The petitioner is the owner of certain real property in Suffolk County and a building thereon (hereinafter the premises). The petitioner claimed tax exemptions pursuant to RPTL 485-b due to the industrial nature of the premises. However, certain of these exemptions were denied by the appellants based on the fact that both the Town of Islip and the local school board had "opted out” of the exemptions granted by RPTL 485-b, as permitted pursuant to RPTL 485-b (7). The petitioner argued that these "opt-outs” were ineffective as against it because the premises were "in the course of construction” when such actions were taken. Therefore, the premises were "grandfathered” into the provisions of RPTL 485-b pursuant to RPTL 485-b (7). The Supreme Court agreed.

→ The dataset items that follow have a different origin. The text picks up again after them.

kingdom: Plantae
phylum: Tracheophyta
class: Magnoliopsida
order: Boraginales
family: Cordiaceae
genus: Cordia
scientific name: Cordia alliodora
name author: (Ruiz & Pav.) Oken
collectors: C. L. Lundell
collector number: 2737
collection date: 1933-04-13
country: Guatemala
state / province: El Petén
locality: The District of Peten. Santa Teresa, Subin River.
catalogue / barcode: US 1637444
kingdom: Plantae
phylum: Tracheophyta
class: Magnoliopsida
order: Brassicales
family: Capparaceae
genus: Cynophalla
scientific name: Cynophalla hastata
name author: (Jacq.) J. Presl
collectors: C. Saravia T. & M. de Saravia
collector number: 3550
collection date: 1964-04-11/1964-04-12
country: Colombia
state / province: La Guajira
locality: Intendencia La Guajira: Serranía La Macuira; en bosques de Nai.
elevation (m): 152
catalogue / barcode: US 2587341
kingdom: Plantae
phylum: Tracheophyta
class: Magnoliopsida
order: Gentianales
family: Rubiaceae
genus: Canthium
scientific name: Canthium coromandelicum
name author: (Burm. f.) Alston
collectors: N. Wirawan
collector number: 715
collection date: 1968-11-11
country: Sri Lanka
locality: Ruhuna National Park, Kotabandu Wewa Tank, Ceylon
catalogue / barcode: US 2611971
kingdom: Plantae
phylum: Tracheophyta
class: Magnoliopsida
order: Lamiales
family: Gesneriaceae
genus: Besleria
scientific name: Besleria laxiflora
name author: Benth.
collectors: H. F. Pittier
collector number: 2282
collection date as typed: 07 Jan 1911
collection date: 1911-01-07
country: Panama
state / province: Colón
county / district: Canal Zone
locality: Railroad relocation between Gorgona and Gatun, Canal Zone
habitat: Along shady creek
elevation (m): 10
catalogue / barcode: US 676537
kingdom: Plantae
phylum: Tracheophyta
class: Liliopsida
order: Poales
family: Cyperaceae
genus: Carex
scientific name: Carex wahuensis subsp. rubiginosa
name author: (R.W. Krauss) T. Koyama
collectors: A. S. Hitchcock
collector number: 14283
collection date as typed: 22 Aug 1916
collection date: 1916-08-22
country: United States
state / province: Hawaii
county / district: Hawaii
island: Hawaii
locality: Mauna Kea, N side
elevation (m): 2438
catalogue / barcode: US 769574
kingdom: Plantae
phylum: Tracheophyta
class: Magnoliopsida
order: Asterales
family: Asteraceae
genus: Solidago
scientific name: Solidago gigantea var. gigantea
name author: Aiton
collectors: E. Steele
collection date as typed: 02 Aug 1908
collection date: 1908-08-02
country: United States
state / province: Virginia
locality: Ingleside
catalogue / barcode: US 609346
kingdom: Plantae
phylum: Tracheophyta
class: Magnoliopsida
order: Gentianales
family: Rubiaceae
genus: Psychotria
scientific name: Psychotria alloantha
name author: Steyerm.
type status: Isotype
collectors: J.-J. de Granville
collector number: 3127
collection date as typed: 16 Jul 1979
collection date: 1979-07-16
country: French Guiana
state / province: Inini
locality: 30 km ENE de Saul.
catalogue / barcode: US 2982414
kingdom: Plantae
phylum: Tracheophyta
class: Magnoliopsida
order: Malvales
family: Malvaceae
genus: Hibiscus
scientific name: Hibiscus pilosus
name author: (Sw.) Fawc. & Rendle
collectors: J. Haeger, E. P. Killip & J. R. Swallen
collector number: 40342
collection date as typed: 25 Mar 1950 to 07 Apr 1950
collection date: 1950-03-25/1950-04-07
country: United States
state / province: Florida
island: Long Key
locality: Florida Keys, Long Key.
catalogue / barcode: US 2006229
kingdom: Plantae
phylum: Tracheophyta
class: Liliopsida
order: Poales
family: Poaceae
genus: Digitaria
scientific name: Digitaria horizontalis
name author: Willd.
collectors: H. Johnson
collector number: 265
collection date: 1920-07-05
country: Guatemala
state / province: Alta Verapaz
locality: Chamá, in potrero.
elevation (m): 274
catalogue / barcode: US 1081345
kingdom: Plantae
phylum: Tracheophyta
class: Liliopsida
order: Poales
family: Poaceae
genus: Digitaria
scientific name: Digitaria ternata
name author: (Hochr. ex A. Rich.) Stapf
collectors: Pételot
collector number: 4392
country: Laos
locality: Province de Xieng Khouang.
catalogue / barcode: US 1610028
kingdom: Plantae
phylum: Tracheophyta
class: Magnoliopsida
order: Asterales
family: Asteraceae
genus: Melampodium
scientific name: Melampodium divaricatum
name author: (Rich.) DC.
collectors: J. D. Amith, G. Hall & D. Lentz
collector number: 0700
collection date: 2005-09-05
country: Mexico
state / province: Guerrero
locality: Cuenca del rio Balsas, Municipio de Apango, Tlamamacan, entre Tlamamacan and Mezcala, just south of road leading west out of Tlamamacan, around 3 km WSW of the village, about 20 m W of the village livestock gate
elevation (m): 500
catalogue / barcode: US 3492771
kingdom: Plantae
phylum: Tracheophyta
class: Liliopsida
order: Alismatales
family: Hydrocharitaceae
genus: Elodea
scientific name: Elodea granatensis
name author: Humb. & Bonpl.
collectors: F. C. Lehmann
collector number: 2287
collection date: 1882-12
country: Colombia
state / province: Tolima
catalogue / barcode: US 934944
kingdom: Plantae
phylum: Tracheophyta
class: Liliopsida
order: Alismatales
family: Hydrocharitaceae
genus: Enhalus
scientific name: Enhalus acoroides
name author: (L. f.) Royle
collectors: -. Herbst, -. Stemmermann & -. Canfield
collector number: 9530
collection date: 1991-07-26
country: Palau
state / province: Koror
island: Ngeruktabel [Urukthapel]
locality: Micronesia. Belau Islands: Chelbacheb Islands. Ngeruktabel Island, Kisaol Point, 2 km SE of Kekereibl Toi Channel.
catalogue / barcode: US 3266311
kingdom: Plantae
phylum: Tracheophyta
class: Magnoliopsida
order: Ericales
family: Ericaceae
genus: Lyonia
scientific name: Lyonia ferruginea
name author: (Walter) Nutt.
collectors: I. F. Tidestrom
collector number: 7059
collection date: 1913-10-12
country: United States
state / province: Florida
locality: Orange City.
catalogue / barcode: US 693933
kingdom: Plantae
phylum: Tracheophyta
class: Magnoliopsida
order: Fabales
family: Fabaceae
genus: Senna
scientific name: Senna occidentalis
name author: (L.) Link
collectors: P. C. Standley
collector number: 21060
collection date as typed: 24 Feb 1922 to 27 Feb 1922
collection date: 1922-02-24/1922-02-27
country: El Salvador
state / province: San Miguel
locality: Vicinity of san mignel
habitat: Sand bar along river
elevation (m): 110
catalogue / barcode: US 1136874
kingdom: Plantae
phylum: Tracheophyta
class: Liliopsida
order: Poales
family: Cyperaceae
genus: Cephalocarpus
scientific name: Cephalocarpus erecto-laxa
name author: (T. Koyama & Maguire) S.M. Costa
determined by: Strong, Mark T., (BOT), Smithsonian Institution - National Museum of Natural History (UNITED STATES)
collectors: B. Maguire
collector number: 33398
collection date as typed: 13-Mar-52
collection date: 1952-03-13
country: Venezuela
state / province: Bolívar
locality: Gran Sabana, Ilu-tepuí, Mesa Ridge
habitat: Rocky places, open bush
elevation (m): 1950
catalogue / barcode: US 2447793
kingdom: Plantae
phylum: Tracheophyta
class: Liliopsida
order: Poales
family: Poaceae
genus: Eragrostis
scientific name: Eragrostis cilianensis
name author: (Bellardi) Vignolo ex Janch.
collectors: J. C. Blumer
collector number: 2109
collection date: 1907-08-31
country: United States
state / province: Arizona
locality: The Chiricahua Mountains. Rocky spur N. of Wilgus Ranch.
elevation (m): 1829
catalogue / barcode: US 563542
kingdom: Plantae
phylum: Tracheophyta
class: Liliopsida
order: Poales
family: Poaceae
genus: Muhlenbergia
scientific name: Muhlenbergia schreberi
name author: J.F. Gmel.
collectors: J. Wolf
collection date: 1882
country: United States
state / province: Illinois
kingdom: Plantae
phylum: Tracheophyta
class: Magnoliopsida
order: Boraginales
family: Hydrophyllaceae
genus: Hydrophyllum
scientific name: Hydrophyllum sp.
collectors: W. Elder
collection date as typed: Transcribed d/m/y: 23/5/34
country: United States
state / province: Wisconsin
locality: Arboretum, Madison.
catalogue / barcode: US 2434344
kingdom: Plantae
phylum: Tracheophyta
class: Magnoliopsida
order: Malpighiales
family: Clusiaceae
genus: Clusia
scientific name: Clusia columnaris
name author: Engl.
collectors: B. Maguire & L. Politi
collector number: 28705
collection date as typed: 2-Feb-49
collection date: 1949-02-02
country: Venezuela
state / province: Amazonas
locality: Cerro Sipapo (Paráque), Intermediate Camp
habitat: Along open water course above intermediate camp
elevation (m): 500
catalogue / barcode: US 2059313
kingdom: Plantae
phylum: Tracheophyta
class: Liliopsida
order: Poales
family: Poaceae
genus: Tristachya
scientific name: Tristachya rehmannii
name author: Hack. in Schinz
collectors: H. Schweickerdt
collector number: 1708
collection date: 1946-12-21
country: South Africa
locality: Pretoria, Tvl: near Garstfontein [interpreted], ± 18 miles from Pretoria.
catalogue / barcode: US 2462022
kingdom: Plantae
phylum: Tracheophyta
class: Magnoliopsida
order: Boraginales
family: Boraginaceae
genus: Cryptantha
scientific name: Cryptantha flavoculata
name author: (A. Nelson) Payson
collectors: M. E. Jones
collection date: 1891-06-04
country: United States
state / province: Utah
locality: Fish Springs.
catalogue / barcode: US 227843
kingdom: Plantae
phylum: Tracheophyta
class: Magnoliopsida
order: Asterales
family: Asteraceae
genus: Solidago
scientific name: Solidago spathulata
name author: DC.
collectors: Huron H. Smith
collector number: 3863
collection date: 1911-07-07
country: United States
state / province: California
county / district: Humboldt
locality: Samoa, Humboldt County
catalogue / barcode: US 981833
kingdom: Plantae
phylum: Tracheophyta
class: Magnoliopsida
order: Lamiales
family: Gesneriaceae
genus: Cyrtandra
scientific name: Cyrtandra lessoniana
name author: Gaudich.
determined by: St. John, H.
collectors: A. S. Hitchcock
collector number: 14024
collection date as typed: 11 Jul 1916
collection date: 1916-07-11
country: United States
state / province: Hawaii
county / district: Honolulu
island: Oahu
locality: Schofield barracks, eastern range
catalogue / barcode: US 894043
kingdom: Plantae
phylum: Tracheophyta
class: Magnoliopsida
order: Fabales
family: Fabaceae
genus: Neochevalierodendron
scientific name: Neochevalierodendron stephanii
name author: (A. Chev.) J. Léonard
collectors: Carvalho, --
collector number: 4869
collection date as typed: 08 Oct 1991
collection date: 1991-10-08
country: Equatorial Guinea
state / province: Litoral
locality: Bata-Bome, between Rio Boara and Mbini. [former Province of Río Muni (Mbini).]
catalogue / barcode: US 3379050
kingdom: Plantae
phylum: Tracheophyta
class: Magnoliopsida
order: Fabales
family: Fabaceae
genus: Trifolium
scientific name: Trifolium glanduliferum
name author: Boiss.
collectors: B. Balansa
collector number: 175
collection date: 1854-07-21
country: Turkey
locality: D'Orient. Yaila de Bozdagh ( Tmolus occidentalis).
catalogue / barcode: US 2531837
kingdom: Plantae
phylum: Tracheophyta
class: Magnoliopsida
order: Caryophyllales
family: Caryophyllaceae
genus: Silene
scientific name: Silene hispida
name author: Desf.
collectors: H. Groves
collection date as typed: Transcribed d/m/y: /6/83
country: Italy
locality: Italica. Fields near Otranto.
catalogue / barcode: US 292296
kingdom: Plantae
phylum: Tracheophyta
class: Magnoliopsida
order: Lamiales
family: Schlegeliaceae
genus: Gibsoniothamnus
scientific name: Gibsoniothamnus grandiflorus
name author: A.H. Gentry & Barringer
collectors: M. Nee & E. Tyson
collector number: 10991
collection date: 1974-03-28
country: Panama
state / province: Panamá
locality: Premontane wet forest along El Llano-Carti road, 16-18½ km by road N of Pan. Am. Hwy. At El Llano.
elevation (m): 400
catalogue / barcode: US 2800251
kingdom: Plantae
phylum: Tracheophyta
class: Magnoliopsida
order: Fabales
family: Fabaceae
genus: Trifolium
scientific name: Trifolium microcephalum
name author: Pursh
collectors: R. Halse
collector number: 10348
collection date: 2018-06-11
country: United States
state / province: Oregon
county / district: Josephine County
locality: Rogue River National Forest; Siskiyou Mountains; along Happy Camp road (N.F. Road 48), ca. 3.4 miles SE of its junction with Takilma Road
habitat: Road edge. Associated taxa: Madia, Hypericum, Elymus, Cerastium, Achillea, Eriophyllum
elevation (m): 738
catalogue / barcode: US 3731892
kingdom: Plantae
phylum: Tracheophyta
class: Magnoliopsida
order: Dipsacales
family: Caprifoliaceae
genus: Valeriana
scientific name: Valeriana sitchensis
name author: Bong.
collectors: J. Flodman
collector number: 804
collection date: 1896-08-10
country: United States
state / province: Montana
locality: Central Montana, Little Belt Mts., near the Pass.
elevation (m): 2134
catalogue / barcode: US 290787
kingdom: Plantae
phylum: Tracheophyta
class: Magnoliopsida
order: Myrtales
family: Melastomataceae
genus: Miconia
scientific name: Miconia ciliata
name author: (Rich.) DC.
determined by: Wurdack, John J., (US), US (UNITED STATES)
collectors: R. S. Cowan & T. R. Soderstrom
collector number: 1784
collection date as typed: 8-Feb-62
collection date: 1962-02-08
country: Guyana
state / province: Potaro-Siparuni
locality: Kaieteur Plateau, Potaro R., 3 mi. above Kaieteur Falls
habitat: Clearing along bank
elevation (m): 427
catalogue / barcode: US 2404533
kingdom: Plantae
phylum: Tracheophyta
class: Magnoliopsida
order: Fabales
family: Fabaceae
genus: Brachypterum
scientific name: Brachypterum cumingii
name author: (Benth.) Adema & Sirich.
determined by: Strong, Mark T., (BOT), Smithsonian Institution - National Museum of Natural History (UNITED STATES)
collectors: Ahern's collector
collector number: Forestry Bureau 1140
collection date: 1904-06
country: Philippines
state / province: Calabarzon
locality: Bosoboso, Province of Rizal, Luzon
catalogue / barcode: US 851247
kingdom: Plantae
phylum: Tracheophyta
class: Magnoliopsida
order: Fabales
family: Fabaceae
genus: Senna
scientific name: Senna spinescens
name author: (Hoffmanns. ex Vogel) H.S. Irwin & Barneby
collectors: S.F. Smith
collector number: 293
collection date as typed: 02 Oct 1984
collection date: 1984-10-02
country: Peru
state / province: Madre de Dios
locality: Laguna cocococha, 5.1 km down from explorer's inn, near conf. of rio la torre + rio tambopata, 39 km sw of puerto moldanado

Contrary to the appellants’ assertions on appeal, the Supreme Court did not err when it considered evidence not before the Town Assessor (see, Matter of Grossman v Rankin, 43 NY2d 493, 503; Alexander, Practice Commentaries, McKinney’s Cons Laws of NY, Book 7B, CPLR C7801:3, at 30; cf., Matter of Watchtower Bible & Tract Socy. v Lewisohn, 35 NY2d 92; Matter of Gramercy N. Assocs. v Biderman, 169 AD2d 345; Matter of Chasco Co. v Musiello, 153 AD2d 681). Thus, as no competent evidence contradicts the nonhearsay affidavit submitted by the petitioner revealing that the concrete foundation to the premises had been poured before the date of the "opt-out” by either the Town of Islip or the local school board, the Supreme Court did not err when it held that the premises were "in the course of construction” on the relevant date and unaffected for purposes of RPTL 485-b by these latter "opt-outs”. Further, because the pouring of the foundation constituted introduction of "materials foreign to the soil” (see, Matter of Sutton-53rd Corp. v Tax Commn., 7 NY2d 416; Matter of (Gramercy N. Assocs. v Biderman, 169 AD2d 345, supra), we do not reach the issue of whether this Court will adopt the standard enunciated in Black Riv. Ltd. *522Partnership v Astafan (185 AD2d 687). Sullivan, J. P., Lawrence, Pizzuto and Friedmann, JJ., concur.